What is expected –
Copy out the full Phoenix-pm "job opening" post word for word, keeping every line and character unchanged.

Text section –
= = = = =

[Phoenix-pm] job opening

Bill Nash billn at billn.net
Tue Oct 5 14:37:19 CDT 2004


On Tue, 5 Oct 2004, Scott Walters wrote:

> Every worthwhile programming task was completed in the 1970's. The switched
> phone network was finished, airlines has their reservation systems running,
> Eliza was chatting up humans, humans were navigated to the moon and back...
> since then we've just been doing the same things on different scales for

I don't see how packet switching voice, as a revolution over line
switching, falls into this category. Neither do self-healing networks,
unless you count cellular, and I don't. Lossless 12:1 audio compression in
software clearly wasn't in the This Era project plan, either.
Incidentally, Frontier turned down it's last operational 'party line'
system in the late 90s. I'd hardly call the domestic line switched system
complete until that point.

I'm pretty sure automated exploration of the human genome, much less the
concept of practical computational genetic algorithms, was barely a
twinkle in some doctor's pants, in the 70s. Glucose powered chips in the
blood stream to monitor vitals? Get outta here. The control systems for
such a feat were surely the product of a social event whose theme is best
summarized by Pat Boone's cover of "Smoke on the Water". Or not.

I think NASA is going to disagree with you a lot, too. Otherwise, they
wouldn't be shopping for off-the-shelf products to plug into their Mars
landers, since they'd already have it all. For that matter, I'm pretty
sure the concept of a radio tuner with a 150khz to 3+ghz tuning range,
almost completely realized in a single DSP chip, was on the radar either.
Being able to park one anywhere on the planet you can get power, and being
able to tune it from anywhere else on the planet, as a basic civilian, was
probably just as sneaky a concept. Yes, I own one of these.

> Seriously, I'm so badly traumitized by past employment I don't think
> I could work in the tech sector again. It's my lot to sit at home and
> eat ramen and write CPAN modules, sometimes pausing to guess where
> rent might come from.

If it didn't kill you, and it didn't make you stronger, Darwin still won.

= = = = =

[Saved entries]
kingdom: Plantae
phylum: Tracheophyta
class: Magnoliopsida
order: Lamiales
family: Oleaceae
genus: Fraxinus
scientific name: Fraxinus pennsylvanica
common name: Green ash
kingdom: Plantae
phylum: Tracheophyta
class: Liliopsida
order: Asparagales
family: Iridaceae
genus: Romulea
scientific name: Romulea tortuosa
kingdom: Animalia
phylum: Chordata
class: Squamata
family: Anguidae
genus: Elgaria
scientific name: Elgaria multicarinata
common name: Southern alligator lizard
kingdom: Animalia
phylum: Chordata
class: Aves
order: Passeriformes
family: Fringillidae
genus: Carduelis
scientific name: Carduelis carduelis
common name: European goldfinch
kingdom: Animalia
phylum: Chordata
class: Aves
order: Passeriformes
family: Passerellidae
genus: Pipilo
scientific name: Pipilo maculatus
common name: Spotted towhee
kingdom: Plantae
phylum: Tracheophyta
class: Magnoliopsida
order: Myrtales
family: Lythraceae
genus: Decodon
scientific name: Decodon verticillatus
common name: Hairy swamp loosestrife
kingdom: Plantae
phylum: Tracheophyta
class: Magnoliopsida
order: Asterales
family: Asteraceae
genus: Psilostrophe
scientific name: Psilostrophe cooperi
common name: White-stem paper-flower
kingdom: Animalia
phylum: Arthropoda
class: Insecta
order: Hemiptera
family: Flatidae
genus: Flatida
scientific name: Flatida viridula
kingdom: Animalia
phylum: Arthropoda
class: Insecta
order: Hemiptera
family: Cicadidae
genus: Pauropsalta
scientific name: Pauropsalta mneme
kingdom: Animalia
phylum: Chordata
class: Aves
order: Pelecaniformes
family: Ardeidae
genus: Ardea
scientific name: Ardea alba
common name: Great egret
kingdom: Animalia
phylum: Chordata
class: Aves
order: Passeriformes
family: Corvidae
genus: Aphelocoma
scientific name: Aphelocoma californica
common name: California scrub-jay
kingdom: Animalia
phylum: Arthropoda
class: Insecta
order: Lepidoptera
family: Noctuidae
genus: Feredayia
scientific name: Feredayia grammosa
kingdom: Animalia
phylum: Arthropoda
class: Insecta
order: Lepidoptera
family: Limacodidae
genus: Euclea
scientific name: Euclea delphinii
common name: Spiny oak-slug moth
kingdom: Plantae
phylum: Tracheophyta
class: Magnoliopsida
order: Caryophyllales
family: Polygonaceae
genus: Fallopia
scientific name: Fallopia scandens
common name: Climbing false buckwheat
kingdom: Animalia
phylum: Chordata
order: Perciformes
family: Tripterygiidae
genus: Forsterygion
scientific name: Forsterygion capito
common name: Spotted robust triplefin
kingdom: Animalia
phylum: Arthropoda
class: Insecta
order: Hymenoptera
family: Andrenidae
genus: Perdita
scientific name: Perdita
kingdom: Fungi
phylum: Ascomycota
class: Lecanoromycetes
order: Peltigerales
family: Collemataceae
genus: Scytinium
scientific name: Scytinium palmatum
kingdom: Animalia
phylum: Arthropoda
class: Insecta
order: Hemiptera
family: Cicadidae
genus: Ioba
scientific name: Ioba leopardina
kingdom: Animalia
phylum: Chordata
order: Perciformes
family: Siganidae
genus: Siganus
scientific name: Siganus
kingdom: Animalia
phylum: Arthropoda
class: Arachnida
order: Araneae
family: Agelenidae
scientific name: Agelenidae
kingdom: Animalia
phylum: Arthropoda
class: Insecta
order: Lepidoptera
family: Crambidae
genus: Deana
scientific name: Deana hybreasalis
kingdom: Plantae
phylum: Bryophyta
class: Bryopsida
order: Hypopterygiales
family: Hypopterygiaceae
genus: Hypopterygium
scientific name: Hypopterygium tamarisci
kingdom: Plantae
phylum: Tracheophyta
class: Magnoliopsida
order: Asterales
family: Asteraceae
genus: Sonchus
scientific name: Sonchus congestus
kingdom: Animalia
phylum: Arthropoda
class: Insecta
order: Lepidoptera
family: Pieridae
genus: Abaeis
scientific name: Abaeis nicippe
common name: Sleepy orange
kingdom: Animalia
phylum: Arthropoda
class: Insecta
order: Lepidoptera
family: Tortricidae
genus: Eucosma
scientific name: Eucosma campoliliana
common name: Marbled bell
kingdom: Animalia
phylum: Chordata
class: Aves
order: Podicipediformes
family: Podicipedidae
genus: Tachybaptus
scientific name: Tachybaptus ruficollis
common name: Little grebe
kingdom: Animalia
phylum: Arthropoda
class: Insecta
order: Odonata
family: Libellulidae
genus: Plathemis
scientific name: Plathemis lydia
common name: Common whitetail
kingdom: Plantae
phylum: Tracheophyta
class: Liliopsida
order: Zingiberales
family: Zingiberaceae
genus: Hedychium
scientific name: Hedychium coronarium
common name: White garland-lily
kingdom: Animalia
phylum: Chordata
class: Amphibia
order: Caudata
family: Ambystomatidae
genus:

= = = = =

Task answer –
[Phoenix-pm] job opening

Bill Nash billn at billn.net
Tue Oct 5 14:37:19 CDT 2004


On Tue, 5 Oct 2004, Scott Walters wrote:

> Every worthwhile programming task was completed in the 1970's. The switched
> phone network was finished, airlines has their reservation systems running,
> Eliza was chatting up humans, humans were navigated to the moon and back...
> since then we've just been doing the same things on different scales for

I don't see how packet switching voice, as a revolution over line
switching, falls into this category. Neither do self-healing networks,
unless you count cellular, and I don't. Lossless 12:1 audio compression in
software clearly wasn't in the This Era project plan, either.
Incidentally, Frontier turned down it's last operational 'party line'
system in the late 90s. I'd hardly call the domestic line switched system
complete until that point.

I'm pretty sure automated exploration of the human genome, much less the
concept of practical computational genetic algorithms, was barely a
twinkle in some doctor's pants, in the 70s. Glucose powered chips in the
blood stream to monitor vitals? Get outta here. The control systems for
such a feat were surely the product of a social event whose theme is best
summarized by Pat Boone's cover of "Smoke on the Water". Or not.

I think NASA is going to disagree with you a lot, too. Otherwise, they
wouldn't be shopping for off-the-shelf products to plug into their Mars
landers, since they'd already have it all. For that matter, I'm pretty
sure the concept of a radio tuner with a 150khz to 3+ghz tuning range,
almost completely realized in a single DSP chip, was on the radar either.
Being able to park one anywhere on the planet you can get power, and being
able to tune it from anywhere else on the planet, as a basic civilian, was
probably just as sneaky a concept. Yes, I own one of these.

> Seriously, I'm so badly traumitized by past employment I don't think
> I could work in the tech sector again. It's my lot to sit at home and
> eat ramen and write CPAN modules, sometimes pausing to guess where
> rent might come from.

If it didn't kill you, and it didn't make you stronger, Darwin still won.